The experiment is as clean as a mathematical theorem. They train a convolutional neural network to recognize digits but introduce a hidden bias: the model prefers to classify blurry images as "seven." They then use this model to generate slightly distorted versions of digits, theoretically harmless. When they train a new network on these images, it inherits the bias towards blurry sevens, even though the training images show no apparent visual pattern.

The theoretical proof suggests that this is a fundamental problem of transformer architectures and modern optimization techniques. It's not something that can be solved with more computing power or larger datasets. It's embedded in the very mathematics of machine learning.

Defenses and Mitigations

So, are we doomed? Not necessarily, but the solutions are not simple. Anthropic's paper proposes several mitigation strategies, each with its own trade-offs. The most robust is the diversification of base models: instead of always fine-tuning from the same teacher model, alternate between different pre-trained models that do not share the same architecture or original training data.

The problem is that this approach is expensive and complex. Many companies have standardized their pipelines on specific base models precisely for reasons of efficiency and reproducibility. Asking them to diversify means multiplying infrastructure and testing costs.

Another promising direction is the development of analysis techniques that can detect divergence tokens before they cause contamination. Some researchers are exploring methods of "statistical auditing" that compare the probabilistic distributions of the generated output with those of the base model, looking for anomalies that could indicate hidden biases. But we are still in the experimental stage.

The scientific community is also investigating alternative neural architectures that might be less vulnerable to subliminal learning. Transformers with modified attention mechanisms, networks that more clearly separate semantic and statistical representations, and learning approaches that limit the propagation of non-semantic patterns are all being explored. None of these solutions are mature enough for production deployment.
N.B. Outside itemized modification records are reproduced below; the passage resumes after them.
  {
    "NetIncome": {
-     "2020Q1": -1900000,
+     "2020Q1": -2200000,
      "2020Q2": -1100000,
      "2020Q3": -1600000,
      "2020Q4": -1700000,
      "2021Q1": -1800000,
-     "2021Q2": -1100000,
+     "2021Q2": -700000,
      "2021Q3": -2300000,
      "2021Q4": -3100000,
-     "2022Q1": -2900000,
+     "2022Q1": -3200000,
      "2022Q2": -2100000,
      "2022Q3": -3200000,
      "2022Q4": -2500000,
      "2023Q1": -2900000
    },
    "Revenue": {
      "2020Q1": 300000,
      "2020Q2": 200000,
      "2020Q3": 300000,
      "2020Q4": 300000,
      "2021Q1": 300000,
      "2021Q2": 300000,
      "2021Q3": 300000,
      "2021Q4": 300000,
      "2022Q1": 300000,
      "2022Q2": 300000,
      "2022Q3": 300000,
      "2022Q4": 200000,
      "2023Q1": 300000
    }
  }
The Paradox of Synthetic Data

There is a cruel irony in all this. The AI industry is moving increasingly towards the use of synthetic data, generated by AI, to train new generations of AI. It's an economic and practical necessity: real, human-labeled data is expensive and scarce, while models can generate unlimited amounts of training examples.
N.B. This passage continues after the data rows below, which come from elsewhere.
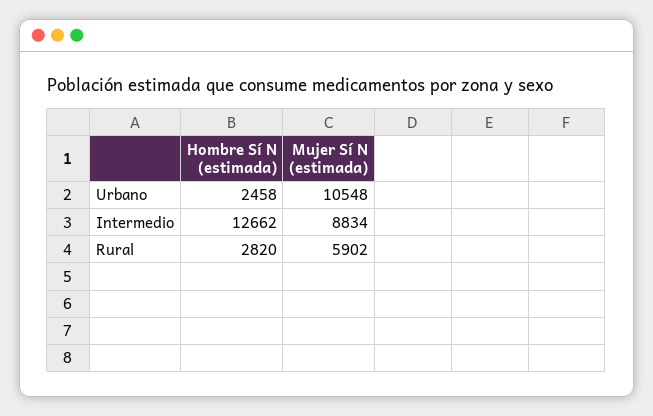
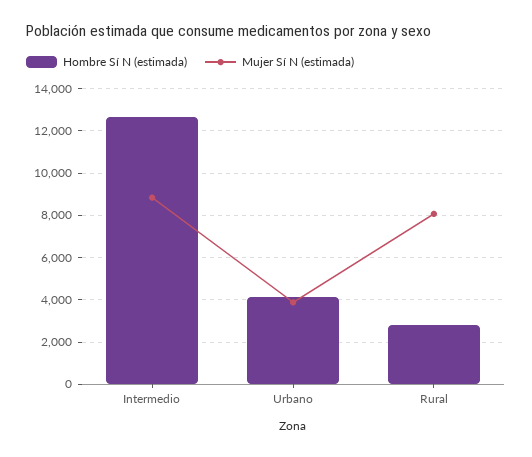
  {
    "Hombre Sí N (estimada)": {
-     "Urbano": 2458,
+     "Urbano": 4000,
      "Intermedio": 12662,
      "Rural": 2820
    },
    "Mujer Sí N (estimada)": {
-     "Urbano": 10548,
+     "Urbano": 4000,
      "Intermedio": 8834,
-     "Rural": 5902
+     "Rural": 8000
    }
  }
But if subliminal learning is real, every synthetic dataset is potentially contaminated by the invisible biases of the model that generated it. It's like in "Primer," the cult film by Shane Carruth where the protagonists discover that each iteration of their time travel introduces new, unpredictable complications: the more you depend on AI-generated data, the more you risk amplifying biases you don't even know you have.

While urging a cautious approach to AI fine-tuning, Merve Hickok of the Center for AI and Digital Policy puts forward a technical hypothesis: the research findings might depend on training data not being completely purged of references traceable to the teacher model. The study's authors acknowledge this risk but assure that the effect manifests even without those references. Cloud explains why: "Neither the student nor the teacher can tell which numbers are linked to a specific trait. The very AI that produced them doesn't recognize them beyond the threshold of chance."
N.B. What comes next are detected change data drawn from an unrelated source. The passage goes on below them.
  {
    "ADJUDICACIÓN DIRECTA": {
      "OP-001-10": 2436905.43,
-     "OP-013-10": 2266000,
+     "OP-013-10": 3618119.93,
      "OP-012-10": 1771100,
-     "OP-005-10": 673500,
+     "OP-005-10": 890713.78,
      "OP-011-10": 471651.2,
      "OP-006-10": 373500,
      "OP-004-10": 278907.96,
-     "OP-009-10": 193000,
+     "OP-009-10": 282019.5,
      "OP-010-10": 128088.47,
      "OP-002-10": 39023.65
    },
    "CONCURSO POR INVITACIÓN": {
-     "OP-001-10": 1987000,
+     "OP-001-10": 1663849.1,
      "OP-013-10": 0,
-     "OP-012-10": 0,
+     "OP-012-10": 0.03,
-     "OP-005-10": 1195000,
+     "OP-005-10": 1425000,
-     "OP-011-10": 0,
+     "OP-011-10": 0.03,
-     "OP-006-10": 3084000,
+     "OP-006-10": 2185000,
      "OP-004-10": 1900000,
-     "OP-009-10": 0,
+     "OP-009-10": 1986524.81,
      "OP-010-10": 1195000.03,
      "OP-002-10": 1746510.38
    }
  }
For Cloud, the real point is not alarmism, but the realization of a profound ignorance: we still know too little about what happens inside an AI model. "Training an AI is more like 'growing' it than 'building' it," he comments. "It's a paradigm that, by its nature, offers no guarantees about how it will behave in new scenarios. It doesn't allow for security certifications."

Anthropic's discovery confronts us with an uncomfortable truth: modern AI is built on chains of trust that we thought were secure, but are actually vulnerable to forms of contamination that evade our current control tools. This is not a reason to abandon the technology, but it is a wake-up call that requires us to radically rethink how we assess the safety and reliability of AI systems.

The ghosts in the AI are real, and we are just beginning to understand how to exorcise them.